• Gösterilen pasaj:
Ancak aracın muhattap olduğum varisleri uğraşmaya değmez demeyip İstanbul ankara arası mekik dokuyup resmi işlemleri çözdüler. Çetrefilli ve can sıkıcı işlerle uğraşmak, ihtiyacınız da yoksa her kişinin yapacağı iş değil.

2015 mayıs ayında tüm vergileri ödenmiş ancak 22 senedir muayenesi olmayan aracın satışı için pendikte notere gittik. Aracınız Akara kayıtlı gidin ordan şu işlemleri daha halledin denildi noterden. Bir kere daha Ankaraya gittiler. Bir hafta sonra yine başarısız bir girişim emniyetten o güzelim klasik plakalarını söküp getirip iade etmezseniz aracın muayenesi olmadan gerçekleştirilebilecek satış yolu trafikten çekme belgeli satış işlemini gerçekleştirmeyiz dediler.

Biz bu hengame ile uğraşırken villalar birilerine satıldı. Araba hala garajda iken. Yeni sahipleri de arabadan ve arabanın durduğu garajın tamir takım taklavatla dolu olmasından hayaller kurmuş olsa gerek o da talip oldu. Yeni ev sahiplerinde satıştaaracılık yapan oranın köy sakinlerinden birisi de talip oldu. Bunu duyan Rahmetlinin damadının üniversite okuyan oğlu da izmir den talip oldu.

Şimdi benim etim budum herşeyim ufacık birikimim ve fiyat teklifim diğer gelen tüm tekliflerin yanında ezik kalacak ve zaten daha yüksek bir meblağayı çıkaramayacağım.

İzmirli kardeş zaten pek asılmadığı derslerini daha da boşlar diye elendi. Diğer tekliflere de -Allah razı olsun- sözü verilmiş bir araba olduğu için direk red cevabı verildi. Karşılaştığım insanların güzelliği gösteren bir anı da bu olaylar sonrasında devri almamış olsam da parasını verip arabayı kendi evimin garajına götürmei yeklif ettim. Parayı satış esnasında alabileceklerini arabayı istediğim zaman alacağimi söyledir.

• Verilen bilgiler:
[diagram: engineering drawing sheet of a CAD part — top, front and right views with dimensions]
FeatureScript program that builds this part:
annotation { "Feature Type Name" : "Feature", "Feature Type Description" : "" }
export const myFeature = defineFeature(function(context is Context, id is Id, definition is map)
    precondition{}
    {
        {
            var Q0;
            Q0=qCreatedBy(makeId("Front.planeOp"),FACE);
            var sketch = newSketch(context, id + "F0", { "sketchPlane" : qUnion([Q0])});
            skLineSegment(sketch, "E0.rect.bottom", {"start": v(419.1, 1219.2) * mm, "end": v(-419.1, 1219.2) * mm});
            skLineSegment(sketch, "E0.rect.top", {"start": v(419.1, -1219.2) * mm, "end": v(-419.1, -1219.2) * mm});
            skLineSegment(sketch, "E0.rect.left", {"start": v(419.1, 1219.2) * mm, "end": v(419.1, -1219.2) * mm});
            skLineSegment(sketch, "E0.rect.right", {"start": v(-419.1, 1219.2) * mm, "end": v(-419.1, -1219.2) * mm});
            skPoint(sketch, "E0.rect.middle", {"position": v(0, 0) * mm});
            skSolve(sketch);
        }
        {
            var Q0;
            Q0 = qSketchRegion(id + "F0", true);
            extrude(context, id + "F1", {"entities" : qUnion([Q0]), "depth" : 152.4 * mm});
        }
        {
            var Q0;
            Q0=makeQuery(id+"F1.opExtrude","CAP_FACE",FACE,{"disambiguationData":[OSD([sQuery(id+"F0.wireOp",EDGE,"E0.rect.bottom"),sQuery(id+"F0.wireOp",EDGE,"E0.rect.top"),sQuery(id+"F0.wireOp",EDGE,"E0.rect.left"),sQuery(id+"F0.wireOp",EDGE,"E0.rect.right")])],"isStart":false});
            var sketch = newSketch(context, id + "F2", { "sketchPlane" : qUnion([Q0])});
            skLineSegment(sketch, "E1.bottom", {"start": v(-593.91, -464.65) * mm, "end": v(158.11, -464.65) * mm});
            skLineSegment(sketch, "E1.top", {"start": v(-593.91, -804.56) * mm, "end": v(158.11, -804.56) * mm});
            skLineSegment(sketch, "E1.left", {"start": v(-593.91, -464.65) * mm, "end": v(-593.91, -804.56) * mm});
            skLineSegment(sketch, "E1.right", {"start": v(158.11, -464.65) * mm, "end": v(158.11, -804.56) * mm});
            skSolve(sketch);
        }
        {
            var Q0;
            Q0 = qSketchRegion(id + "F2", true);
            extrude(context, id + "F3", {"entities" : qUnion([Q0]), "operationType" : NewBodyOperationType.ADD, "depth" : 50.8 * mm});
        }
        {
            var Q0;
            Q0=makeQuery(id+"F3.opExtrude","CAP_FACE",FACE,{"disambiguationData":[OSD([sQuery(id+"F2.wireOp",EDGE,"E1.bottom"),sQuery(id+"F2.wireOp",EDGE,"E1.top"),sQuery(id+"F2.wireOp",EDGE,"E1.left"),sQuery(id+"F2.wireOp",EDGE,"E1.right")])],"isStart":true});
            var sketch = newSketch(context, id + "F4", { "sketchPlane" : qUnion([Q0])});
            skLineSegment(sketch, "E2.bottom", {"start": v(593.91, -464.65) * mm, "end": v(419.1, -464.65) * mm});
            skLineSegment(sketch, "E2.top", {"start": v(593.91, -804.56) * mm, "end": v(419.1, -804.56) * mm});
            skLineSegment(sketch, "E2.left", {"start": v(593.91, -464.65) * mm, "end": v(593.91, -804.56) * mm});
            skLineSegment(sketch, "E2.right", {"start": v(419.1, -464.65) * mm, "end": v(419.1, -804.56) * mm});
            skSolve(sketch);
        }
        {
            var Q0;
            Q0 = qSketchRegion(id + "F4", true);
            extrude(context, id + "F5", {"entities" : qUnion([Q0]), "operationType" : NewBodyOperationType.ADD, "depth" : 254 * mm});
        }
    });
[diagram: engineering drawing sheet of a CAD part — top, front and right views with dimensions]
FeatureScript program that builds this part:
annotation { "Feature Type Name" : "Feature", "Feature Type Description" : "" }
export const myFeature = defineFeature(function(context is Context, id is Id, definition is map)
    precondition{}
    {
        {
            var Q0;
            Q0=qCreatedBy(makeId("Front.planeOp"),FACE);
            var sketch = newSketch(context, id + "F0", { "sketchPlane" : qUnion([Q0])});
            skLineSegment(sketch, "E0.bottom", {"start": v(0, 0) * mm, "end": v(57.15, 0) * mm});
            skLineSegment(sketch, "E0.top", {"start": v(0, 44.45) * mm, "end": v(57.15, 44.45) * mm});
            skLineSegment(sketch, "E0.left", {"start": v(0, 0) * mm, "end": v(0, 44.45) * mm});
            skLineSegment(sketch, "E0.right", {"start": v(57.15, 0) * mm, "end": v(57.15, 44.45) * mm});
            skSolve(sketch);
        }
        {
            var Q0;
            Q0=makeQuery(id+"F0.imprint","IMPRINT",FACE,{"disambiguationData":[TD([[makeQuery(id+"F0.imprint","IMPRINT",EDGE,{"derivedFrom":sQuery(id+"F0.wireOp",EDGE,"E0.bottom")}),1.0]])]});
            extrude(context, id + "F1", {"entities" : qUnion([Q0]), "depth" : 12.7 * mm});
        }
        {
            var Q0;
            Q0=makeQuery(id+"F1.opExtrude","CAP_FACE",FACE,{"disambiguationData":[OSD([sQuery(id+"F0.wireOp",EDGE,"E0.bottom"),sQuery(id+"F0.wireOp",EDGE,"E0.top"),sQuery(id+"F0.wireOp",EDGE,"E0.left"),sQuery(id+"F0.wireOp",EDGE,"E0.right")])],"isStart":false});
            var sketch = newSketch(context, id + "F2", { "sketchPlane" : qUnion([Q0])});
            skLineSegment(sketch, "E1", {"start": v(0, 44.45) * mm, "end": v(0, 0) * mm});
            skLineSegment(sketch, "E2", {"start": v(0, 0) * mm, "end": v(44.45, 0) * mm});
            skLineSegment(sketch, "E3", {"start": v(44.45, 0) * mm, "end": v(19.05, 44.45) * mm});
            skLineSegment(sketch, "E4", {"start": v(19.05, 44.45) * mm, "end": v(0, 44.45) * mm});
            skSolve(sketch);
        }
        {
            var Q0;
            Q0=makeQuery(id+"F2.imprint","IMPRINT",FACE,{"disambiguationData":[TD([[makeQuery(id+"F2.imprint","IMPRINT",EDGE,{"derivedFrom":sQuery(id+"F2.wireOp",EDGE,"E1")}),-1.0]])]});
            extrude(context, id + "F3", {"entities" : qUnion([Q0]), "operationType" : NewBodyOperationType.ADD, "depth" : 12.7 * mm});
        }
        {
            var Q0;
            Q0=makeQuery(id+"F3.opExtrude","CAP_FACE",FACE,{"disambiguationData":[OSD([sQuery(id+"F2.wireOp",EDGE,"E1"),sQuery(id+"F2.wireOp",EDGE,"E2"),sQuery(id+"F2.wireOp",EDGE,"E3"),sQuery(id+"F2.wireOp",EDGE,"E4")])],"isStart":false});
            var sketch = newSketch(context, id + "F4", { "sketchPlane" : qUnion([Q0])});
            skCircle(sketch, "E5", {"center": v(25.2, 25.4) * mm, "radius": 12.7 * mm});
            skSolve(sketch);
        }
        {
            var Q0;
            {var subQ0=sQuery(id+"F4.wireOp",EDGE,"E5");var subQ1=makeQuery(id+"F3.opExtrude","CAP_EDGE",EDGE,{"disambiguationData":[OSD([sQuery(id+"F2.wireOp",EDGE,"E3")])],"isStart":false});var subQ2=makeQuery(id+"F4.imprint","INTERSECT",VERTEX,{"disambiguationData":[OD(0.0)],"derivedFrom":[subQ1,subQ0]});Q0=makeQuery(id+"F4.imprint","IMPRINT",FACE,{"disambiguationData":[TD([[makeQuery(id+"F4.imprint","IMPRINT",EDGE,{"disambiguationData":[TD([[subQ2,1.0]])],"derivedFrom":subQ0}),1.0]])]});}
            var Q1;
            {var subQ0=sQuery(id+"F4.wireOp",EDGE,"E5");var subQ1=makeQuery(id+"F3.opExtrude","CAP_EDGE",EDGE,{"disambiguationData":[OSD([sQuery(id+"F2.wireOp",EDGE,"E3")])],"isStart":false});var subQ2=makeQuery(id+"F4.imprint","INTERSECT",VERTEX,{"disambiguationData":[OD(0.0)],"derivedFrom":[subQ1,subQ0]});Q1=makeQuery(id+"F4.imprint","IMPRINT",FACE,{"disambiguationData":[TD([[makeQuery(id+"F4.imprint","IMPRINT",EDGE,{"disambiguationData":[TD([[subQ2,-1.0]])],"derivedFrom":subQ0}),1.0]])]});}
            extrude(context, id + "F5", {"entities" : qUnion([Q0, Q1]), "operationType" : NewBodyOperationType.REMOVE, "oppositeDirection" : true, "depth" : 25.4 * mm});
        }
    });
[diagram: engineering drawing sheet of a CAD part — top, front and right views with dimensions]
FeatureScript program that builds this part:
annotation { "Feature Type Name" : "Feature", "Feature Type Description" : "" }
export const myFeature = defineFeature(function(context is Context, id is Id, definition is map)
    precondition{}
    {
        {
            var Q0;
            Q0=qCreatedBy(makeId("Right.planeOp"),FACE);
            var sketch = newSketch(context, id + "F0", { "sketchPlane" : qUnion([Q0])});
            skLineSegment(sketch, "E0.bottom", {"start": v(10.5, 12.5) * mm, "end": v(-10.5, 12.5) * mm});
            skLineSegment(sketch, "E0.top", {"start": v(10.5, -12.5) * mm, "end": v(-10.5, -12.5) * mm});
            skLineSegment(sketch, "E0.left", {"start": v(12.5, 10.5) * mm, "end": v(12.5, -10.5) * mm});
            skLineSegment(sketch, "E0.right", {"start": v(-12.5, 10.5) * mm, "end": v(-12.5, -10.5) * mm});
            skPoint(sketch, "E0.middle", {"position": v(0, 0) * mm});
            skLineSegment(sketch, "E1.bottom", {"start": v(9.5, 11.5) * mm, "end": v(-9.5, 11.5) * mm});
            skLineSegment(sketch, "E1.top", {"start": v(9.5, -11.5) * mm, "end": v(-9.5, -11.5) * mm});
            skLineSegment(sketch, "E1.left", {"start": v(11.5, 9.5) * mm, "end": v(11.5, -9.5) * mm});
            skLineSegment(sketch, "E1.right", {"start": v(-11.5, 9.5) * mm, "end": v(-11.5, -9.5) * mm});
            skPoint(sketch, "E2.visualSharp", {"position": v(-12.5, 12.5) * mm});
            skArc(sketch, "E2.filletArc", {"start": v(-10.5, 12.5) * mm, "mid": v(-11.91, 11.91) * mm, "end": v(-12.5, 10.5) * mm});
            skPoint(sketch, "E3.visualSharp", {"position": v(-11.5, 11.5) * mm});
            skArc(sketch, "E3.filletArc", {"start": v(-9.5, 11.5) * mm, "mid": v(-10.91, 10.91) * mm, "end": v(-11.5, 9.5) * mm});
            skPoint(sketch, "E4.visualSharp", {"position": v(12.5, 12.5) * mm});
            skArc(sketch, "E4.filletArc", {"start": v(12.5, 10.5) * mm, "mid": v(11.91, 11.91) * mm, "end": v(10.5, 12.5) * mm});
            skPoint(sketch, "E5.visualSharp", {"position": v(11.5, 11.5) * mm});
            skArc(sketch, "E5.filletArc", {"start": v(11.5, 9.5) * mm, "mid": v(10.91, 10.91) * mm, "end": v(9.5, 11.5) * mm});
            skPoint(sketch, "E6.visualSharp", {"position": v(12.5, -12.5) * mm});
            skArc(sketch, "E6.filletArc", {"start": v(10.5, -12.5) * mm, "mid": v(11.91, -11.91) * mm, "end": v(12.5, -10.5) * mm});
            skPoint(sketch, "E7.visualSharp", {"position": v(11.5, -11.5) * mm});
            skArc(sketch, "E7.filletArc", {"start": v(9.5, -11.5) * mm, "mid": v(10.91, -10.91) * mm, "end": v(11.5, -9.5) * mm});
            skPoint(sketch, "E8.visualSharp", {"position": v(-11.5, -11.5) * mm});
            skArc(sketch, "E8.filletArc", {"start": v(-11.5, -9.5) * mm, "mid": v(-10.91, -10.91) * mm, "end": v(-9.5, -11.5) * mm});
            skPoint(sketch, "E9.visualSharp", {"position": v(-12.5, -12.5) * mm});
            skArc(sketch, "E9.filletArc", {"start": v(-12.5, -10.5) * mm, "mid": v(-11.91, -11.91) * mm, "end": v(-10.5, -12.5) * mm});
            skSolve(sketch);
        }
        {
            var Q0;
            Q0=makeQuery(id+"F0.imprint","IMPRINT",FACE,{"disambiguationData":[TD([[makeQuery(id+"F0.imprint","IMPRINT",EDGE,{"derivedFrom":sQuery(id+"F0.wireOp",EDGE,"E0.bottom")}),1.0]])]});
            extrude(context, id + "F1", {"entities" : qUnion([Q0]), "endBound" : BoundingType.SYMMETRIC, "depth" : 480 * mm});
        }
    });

• Yapılacak iş: Gösterilen pasajda "Şimdi benim etim" sözlerinden aşağıya "bir meblağayı çıkaramayacağım." sözlerine kadar her şeyi hiç değiştirmeden yeniden yazar mısınız? Yalnızca gösterilen pasaja dayanın.

• Alıştırma çözümü:
Şimdi benim etim budum herşeyim ufacık birikimim ve fiyat teklifim diğer gelen tüm tekliflerin yanında ezik kalacak ve zaten daha yüksek bir meblağayı çıkaramayacağım.